Copy out, line for line, the text read from each of the records below, and leave the pictures out of your answer.

◇ ◇ ◇ ◇ ◇ ◇ ◇

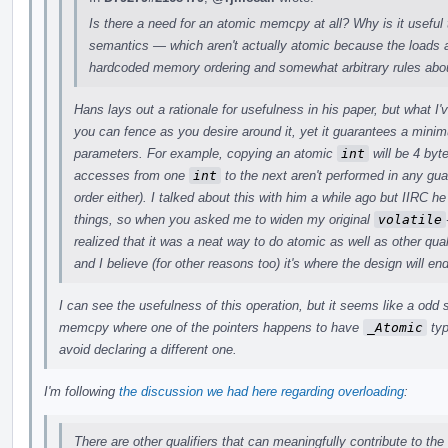
Is there a need for an atomic memcpy at all? Why is it useful 
semantics — which aren't actually atomic because the loads a
hardcoded memory ordering and somewhat arbitrary rules abou
Hans lays out a rationale for usefulness in his paper, but what I
you can fence as you desire around it, yet it guarantees a min
parameters. For example, copying an atomic
int
will be 4 byt
accesses from one
int
to the next aren't performed in any gu
order either). I talked about this with him a while ago but IIRC
things, so when you asked me to widen my original
volatile
realized that it was a neat way to do atomic as well as other quali
and I believe (for other reasons too) it's where the design will en
I can see the usefulness of this operation, but it seems like a odd
memcpy where one of the pointers happens to have
_Atomic
typ
avoid declaring a different one.
I'm following
the discussion we had here regarding overloading
:
There are other qualifiers that can meaningfully contribute to the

◇ ◇ ◇ ◇ ◇ ◇ ◇

**Answer to this task**:
Is there a need for an atomic memcpy at all? Why is it useful 
semantics — which aren't actually atomic because the loads a
hardcoded memory ordering and somewhat arbitrary rules abou
Hans lays out a rationale for usefulness in his paper, but what I
you can fence as you desire around it, yet it guarantees a min
parameters. For example, copying an atomic
int
will be 4 byt
accesses from one
int
to the next aren't performed in any gu
order either). I talked about this with him a while ago but IIRC
things, so when you asked me to widen my original
volatile
realized that it was a neat way to do atomic as well as other quali
and I believe (for other reasons too) it's where the design will en
I can see the usefulness of this operation, but it seems like a odd
memcpy where one of the pointers happens to have
_Atomic
typ
avoid declaring a different one.
I'm following
the discussion we had here regarding overloading
:
There are other qualifiers that can meaningfully contribute to the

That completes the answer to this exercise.